To the best of our knowledge, this study is the first to investigate the usefulness of Omics data such as RNA-Seq in the predictive modeling of the PD Disease Progression using densely connected deep RNNs.

The contributions of this study are as follows:

  1. 1.

    We proposed a deep RNN structure that can predict the future year’s MDS-UPDRS score of a patient by taking the inputs of the previous year’s RNA-Sequence data.

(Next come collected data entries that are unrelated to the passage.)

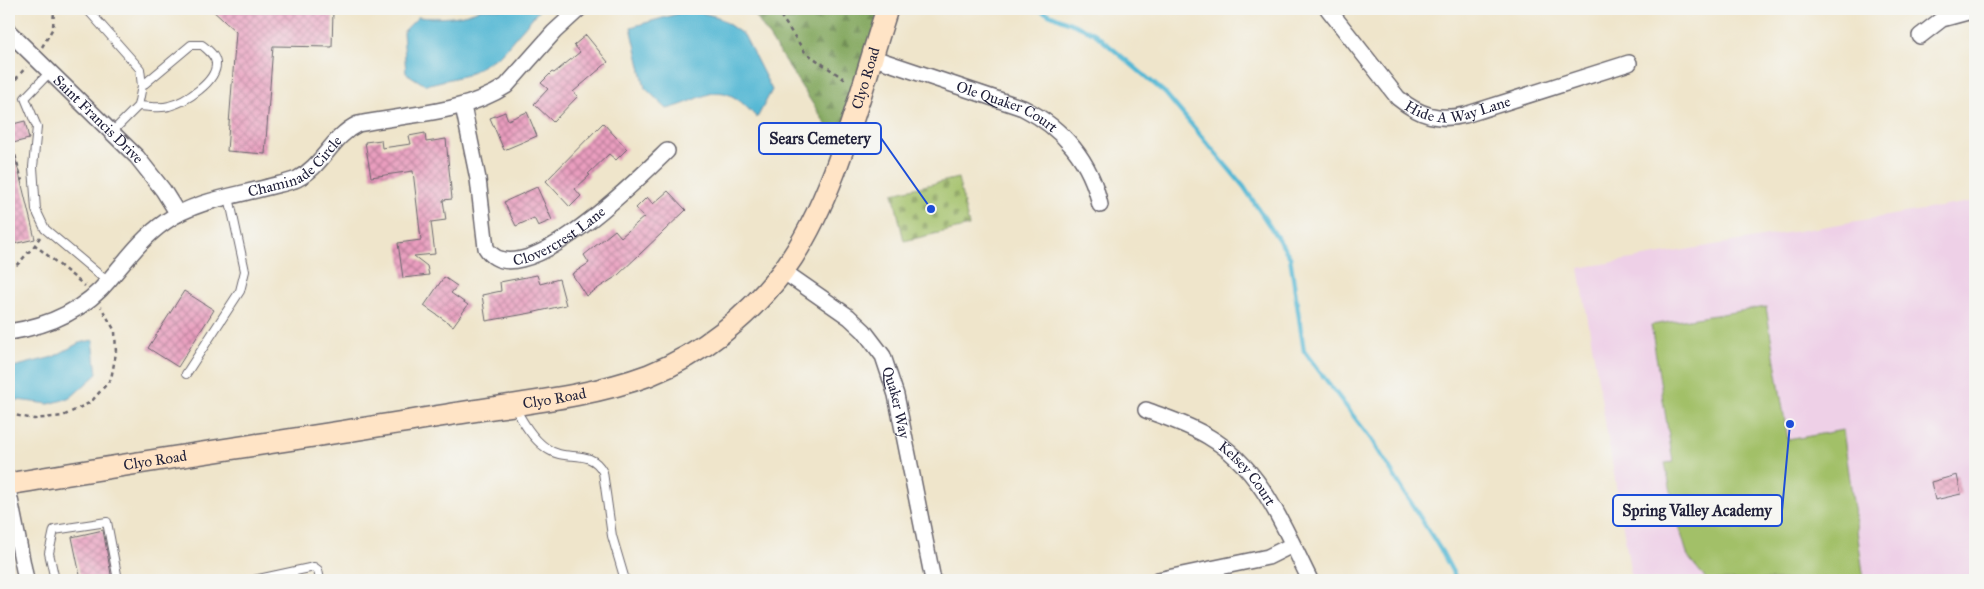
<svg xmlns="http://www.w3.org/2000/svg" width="1984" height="589" viewBox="0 0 1984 589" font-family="'IM FELL Great Primer',serif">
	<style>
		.built { fill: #eed0e7 }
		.green { fill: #a2c068; stroke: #627152 }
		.forest { fill: url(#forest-firs); stroke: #52644c }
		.cemetery { fill: url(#cemetery-stones); stroke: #627152 }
		.water { fill: #55b8d4; stroke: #3c6d88 }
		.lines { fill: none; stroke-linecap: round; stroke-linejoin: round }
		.stream { stroke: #55b8d4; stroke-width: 4.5 }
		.building { fill: url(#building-cross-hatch) }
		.lane-casing { stroke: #6a666d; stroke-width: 10 }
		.street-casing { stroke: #6a666d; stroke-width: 18 }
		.secondary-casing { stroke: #6a666d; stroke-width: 24 }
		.path { stroke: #6a666d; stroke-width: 2.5; stroke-dasharray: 4 4; stroke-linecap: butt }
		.lane { stroke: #fff; stroke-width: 8 }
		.street { stroke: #fff; stroke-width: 15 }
		.secondary { stroke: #ffe4c6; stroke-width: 21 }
		.labels { text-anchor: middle; stroke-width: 4; stroke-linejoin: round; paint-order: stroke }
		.street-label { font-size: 15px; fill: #22223b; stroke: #f6f6f2 }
		.leader { fill: none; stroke: #1d4ed8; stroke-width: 2 }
		.callout-dot { fill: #1d4ed8; stroke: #f6f6f2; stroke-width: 2 }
		.callout { fill: #f6f6f2; stroke: #1d4ed8; stroke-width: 2 }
		.callout-label { font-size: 16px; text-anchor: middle; font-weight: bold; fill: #22223b }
	</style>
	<defs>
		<pattern id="forest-firs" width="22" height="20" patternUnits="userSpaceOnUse" patternTransform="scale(1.25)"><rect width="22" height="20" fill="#81a65c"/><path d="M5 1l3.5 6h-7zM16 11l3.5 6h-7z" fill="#69874d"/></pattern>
		<pattern id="cemetery-stones" width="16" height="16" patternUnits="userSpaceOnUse" patternTransform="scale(1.25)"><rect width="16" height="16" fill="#a2c068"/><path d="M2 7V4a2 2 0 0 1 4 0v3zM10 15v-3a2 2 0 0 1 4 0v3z" fill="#849c57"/></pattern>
		<pattern id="building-cross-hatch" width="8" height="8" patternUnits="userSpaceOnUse" patternTransform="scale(1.25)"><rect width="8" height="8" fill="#e99dbe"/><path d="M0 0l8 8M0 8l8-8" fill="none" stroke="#bc809c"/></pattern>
	</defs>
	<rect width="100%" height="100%" fill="#f6f6f2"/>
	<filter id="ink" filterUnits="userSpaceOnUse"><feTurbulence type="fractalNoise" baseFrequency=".02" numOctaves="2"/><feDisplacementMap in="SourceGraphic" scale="10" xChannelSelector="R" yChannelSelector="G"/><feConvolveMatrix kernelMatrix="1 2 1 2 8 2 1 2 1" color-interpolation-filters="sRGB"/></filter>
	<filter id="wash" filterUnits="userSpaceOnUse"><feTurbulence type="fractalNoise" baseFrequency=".0096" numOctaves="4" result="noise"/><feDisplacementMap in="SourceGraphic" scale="20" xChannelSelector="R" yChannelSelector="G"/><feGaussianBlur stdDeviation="1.12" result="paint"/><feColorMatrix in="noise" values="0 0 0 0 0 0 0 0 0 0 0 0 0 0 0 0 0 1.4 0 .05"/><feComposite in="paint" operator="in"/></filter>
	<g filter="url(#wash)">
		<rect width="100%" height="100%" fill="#efe5cb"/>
		<path class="built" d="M 1975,201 L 1975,580 L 1632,580 L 1579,268 Z"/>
		<path class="green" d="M 1766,307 L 1788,440 L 1843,430 L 1864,580 L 1707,580 L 1688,557 L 1677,520 L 1665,463 L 1673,462 L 1651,325 Z"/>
		<path class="forest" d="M 751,9 L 887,9 L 842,149 Z"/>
		<path class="cemetery" d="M 958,178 L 969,226 L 904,241 L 893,193 Z"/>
		<g class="water">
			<path d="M 481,9 L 540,9 L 500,55 L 467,75 L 425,85 L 406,73 L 403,32 L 418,17 C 438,19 463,18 481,9 Z"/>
			<path d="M 691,10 L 718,17 L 744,35 L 772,90 L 757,118 C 718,74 712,98 667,109 L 645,88 L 631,27 Z"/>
			<path d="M 93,340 L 97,374 L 70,398 L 49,404 L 9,399 L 9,368 L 53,357 L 79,343 Z"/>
		</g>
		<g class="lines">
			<path class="stream" d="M 1037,9 L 1094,33 L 1165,93 L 1244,187 L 1290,257 L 1304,351 L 1371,439 L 1442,552 L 1457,580"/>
		</g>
		<g id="blocks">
			<g class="building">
				<path d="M 211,9 L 333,11 L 332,47 L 273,46 L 265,154 L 227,151 L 236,32 Z"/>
				<path d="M 586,35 L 608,62 L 573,92 L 578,96 L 553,122 L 534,104 L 548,89 L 541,83 L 552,72 L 554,73 L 580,52 L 574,45 Z"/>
				<path d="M 505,112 L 508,120 L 527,112 L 537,136 L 504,150 L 490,118 Z"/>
				<path d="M 25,121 L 29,139 L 9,144 L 9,125 Z"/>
				<path d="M 603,123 L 627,149 L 616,160 L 609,154 L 588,174 L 590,175 L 575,189 L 581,196 L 570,207 L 546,181 Z"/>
				<path d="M 425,133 L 426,142 L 446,139 L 452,199 L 443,200 L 446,220 L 431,222 L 435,254 L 414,256 L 427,266 L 429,275 L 403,278 L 398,243 L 421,240 L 413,171 L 371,177 L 365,142 L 381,140 L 382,148 L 411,144 L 409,136 Z"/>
				<path d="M 9,148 L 13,148 L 35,239 L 9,245 Z"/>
				<path d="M 537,187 L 552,220 L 538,226 L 534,218 L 516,226 L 504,202 Z"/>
				<path d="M 668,191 L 686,210 L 617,276 L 586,296 L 572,274 L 589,263 L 584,255 L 615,230 L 621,237 L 644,217 L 636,208 L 647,197 L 653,204 Z"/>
				<path d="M 537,275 L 540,284 L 559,279 L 566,305 L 531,313 L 486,321 L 482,295 L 501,291 L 500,282 Z"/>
				<path d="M 444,277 L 457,286 L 451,293 L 468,305 L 453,326 L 424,306 Z"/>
				<path d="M 184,291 L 214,310 L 178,367 L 148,348 Z"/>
				<path d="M 1957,475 L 1961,494 L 1935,500 L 1931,482 Z"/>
				<path d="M 103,530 L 112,580 L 81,580 L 72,537 Z"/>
			</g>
		</g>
	</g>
	<g filter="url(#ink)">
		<use href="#blocks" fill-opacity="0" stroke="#6a666d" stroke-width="1"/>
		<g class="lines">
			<defs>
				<g id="lane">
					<path d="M 87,9 L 140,69 L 142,86 L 138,106 L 111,133"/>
					<path d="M 50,72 L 25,98 L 37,127 L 33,167 L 36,210 L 45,229 L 108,282"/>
					<path d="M 138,106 C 148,106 160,109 169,106 C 185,102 217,82 216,63 C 215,55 208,50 202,45 L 191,45 L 142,86"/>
					<path d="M 186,374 L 240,291 L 245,271 L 229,197"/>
					<path d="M 515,408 C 523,422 532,438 546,448 C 566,463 590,447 603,472 L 612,536 L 625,580"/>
					<path d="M 55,580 L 49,553 L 54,530 L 107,522 L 118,580"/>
					<path d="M 254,580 L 314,567 L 318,570 L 320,580"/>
				</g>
				<g id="street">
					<path id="s1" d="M 1328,9 L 1398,98 C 1420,116 1439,121 1465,115 L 1629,63"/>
					<path id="s2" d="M 9,32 L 137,157 L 163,190 L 178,214"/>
					<path d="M 1920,36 L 1942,19 L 1975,10"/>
					<path id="s3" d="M 871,57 L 1023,108 C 1063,128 1091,161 1100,205"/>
					<path id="s4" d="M 463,106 L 478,179 L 486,248 C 519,300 641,176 667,151"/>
					<path id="s5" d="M 783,271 L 849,317 L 864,331 L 883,356 L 896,395 L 933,580"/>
					<path id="s6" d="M 9,332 C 48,326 84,311 110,279 C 127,259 143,237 165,222 C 196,200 236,196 272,186 C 280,184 290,182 297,179 C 323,166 332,136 358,124 C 407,114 463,114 506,86 L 554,32 L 579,9"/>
					<path id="s7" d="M 1146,410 C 1167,418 1190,425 1209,437 C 1262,468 1284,528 1310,580"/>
					<path d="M 9,494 L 26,580"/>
					<path d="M 1158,580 L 1268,557 L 1292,545"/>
				</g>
				<g id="secondary">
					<path id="s8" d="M 9,484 C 155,459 301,439 447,415 C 512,404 588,398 649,375 C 702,354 749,316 783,271 C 835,201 860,92 887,9"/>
				</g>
			</defs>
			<use href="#lane" class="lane-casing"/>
			<use href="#street" class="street-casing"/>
			<use href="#secondary" class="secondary-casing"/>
			<g class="path">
				<path d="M 776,9 L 805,52 L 847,81"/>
				<path d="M 42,47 L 53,28 L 54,9"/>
				<path d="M 9,98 L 14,89 L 10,86 L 26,67"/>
				<path d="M 9,132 L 22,181"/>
				<path d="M 40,237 L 35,245 L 85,286"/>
				<path d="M 9,268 L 18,264 L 35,245"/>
				<path d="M 9,414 L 34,419 L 63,416 L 91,402 L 111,379 L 116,353 L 115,331 L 101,307"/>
			</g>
			<use href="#lane" class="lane"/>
			<use href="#street" class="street"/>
			<use href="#secondary" class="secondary"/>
		</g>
	</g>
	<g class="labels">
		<g class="street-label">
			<text dy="5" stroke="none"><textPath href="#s8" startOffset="1032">Clyo Road</textPath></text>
			<text dy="5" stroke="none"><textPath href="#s1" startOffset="178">Hide A Way Lane</textPath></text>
			<text dy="5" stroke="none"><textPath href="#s3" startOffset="145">Ole Quaker Court</textPath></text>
			<text dy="5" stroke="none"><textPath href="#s2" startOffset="125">Saint Francis Drive</textPath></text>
			<text dy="5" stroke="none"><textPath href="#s6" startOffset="340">Chaminade Circle</textPath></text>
			<text dy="5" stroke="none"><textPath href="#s4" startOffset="228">Clovercrest Lane</textPath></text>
			<text dy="5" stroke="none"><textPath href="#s8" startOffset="552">Clyo Road</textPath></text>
			<text dy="5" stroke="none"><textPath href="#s5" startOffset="181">Quaker Way</textPath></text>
			<text dy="5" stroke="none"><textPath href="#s8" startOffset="148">Clyo Road</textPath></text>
			<text dy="5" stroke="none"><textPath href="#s7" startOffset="122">Kelsey Court</textPath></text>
		</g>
	</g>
	<path class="leader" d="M931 209L881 138M1790 424L1782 511"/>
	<g class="callout-dot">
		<circle cx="931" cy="209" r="5"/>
		<circle cx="1790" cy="424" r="5"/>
	</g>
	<g class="callout">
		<rect x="759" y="123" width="122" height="31" rx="5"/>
		<rect x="1613" y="495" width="169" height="31" rx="5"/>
	</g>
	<g class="callout-label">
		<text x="820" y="144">Sears Cemetery</text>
		<text x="1697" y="516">Spring Valley Academy</text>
	</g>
	<rect width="1984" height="589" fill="none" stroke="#f6f6f2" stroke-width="30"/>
</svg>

The model can leverage the temporal patterns in the historical RNA sequence data.

  2. 2.

    The Predictive model is adaptive over time as the model was trained with irregular visit time intervals and the various number of visits. The model is able to predict the MDS-UPDRS score with an RMSE of 6.01 and a rank correlation of 0.83 between the predicted and true values of MDS-UPDRS.

  3. 3.

    We observed that the introduction of Batch Normalization and Dense Connections play an important role in making the multi-layered RNN to learn the features from high dimensional gene expression data.